At Brooklyn’s Good Room in 2017, Sophie started her set with “L.O.V.E.,” extending the track’s opening dentist office drill far past its recorded length. Over the venue’s sound system, the ground shook, the heavy bass altering your vision, the sound felt in your gut. I will never forget that room, full of freaks and queers and heads, all of us losing our minds to the furious, noisy buzz.

There’s a minimalism to Sophie’s music. Every gesture is carved out, powerful silence on either side of each bouncing squelch clang drill and squish, the precision a conduit to vast internal landscapes made up of textures of desire and dreaming.

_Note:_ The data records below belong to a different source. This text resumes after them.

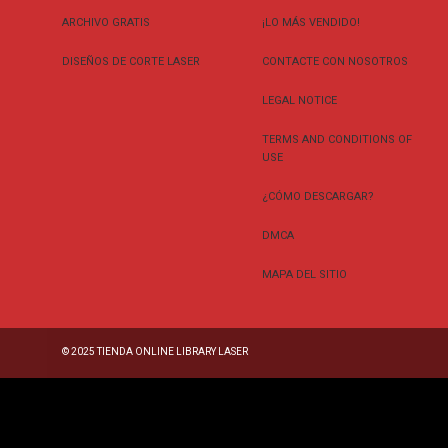
ARCHIVO GRATIS
¡LO MÁS VENDIDO!
DISEÑOS DE CORTE LASER
CONTACTE CON NOSOTROS
LEGAL NOTICE
TERMS AND CONDITIONS OF
USE
¿CÓMO DESCARGAR?
DMCA
MAPA DEL SITIO
© 2025
TIENDA ONLINE LIBRARY LASER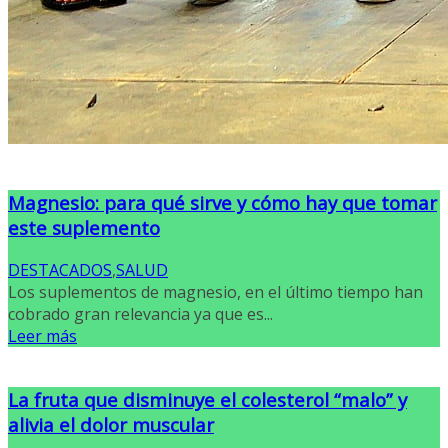
Magnesio: para qué sirve y cómo hay que tomar
este suplemento
DESTACADOS
,
SALUD
Los suplementos de magnesio, en el último tiempo han
cobrado gran relevancia ya que es...
Leer más
La fruta que disminuye el colesterol “malo” y
alivia el dolor muscular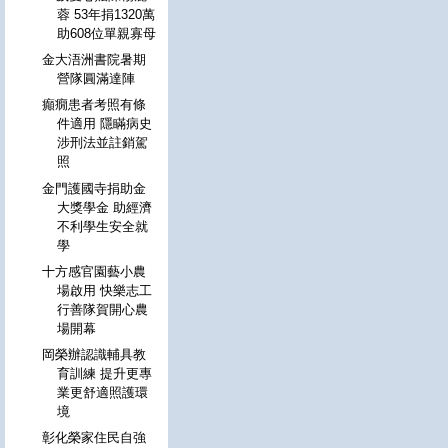
蓉 53年捐1320萬
助608位單親寡母
金大浯洲書院暑期
營隊圓滿達陣
癲癇患者考照有條
件適用 隱瞞病史
涉刑法並註銷駕
照
金門護國寺捐助金
大獎學金 助經濟
不利學生安全就
學
十方感官園藝小農
場啟用 快樂志工
行善隊賀開心農
場開幕
岡榮辦認識輔具教
育訓練 提升更專
業更舒適照護環
境
彰化榮家住民自強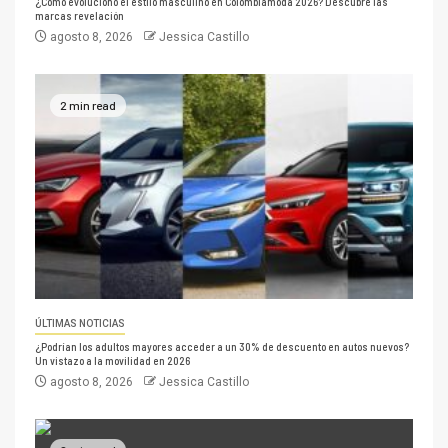
¿Cómo evolucionó el estilo masculino en Colombiamoda 2026? Descubre las
marcas revelación
agosto 8, 2026
Jessica Castillo
2 min read
ÚLTIMAS NOTICIAS
¿Podrían los adultos mayores acceder a un 30% de descuento en autos nuevos?
Un vistazo a la movilidad en 2026
agosto 8, 2026
Jessica Castillo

Sophie’s minimalism highlights both the sounds she sculpted — metallic ooze, rave stabs, prickly slime, all in piercing HD — and her deep fealty to the core imperative of dance music: the tunes bump. The music aims to make you move, and on the gorgeous occasions where it is beatless, it aims to move you. It plays you, the listening body, ASMR sonics running up and down your skin. The ecstatic and the brutal intermingle, rubbing up against each other until we hear the lyricism in industrial clatter and the yearning complexity in pop euphoria. Sophie unites the seemingly opposite into a singular expression of wanting to feel together, wanting to realize and share the interior, wanting to let go, “Come on, touch me
Set my spirit free
Oh, test me
Do you feel what I feel?
Do you see what I see?
Oh, reduce me to nothingness
Yes, yes”

For those of us who dream of feeling everything, Sophie’s music offers the possibility of facing reality and finding pleasure

  • out of necessity
  • at the porous boundary between being and losing yourself
  • in the unknown
  • through a magical view.

I was in Dallas in 2013 for the premiere of a new work and I remember listening to "Bipp" on a loop; the Dallas piece wasn’t fully formed, I knew it wasn’t entirely there, you know? I was struggling. Meanwhile, "Bipp" on a loop, over and over again. It was clear I needed to get deeper, to give in, to listen, “you gotta be crazy thinking you can resist this / yes, you know, yeah you know you can’t help yourself,” just dancing up and down the street trying not to think about how stressful rehearsals were, giving into the plasticine beat, so hot and I couldn’t tell you why.

Love love love love love is all I can think of — that love could somehow be cheeky, fucked-up, heart-baring, funny, felt in the bittersweet gaps of our lives, found in our questioning moments, expressed in bursts of collective joy where the possibility of a whole new world might peek through. Sophie’s music was sincere without subscribing to earnestness as an aesthetic. Everyone back in 2013 saying it must have just been a piss-take missed the point, and we knew it. It was love.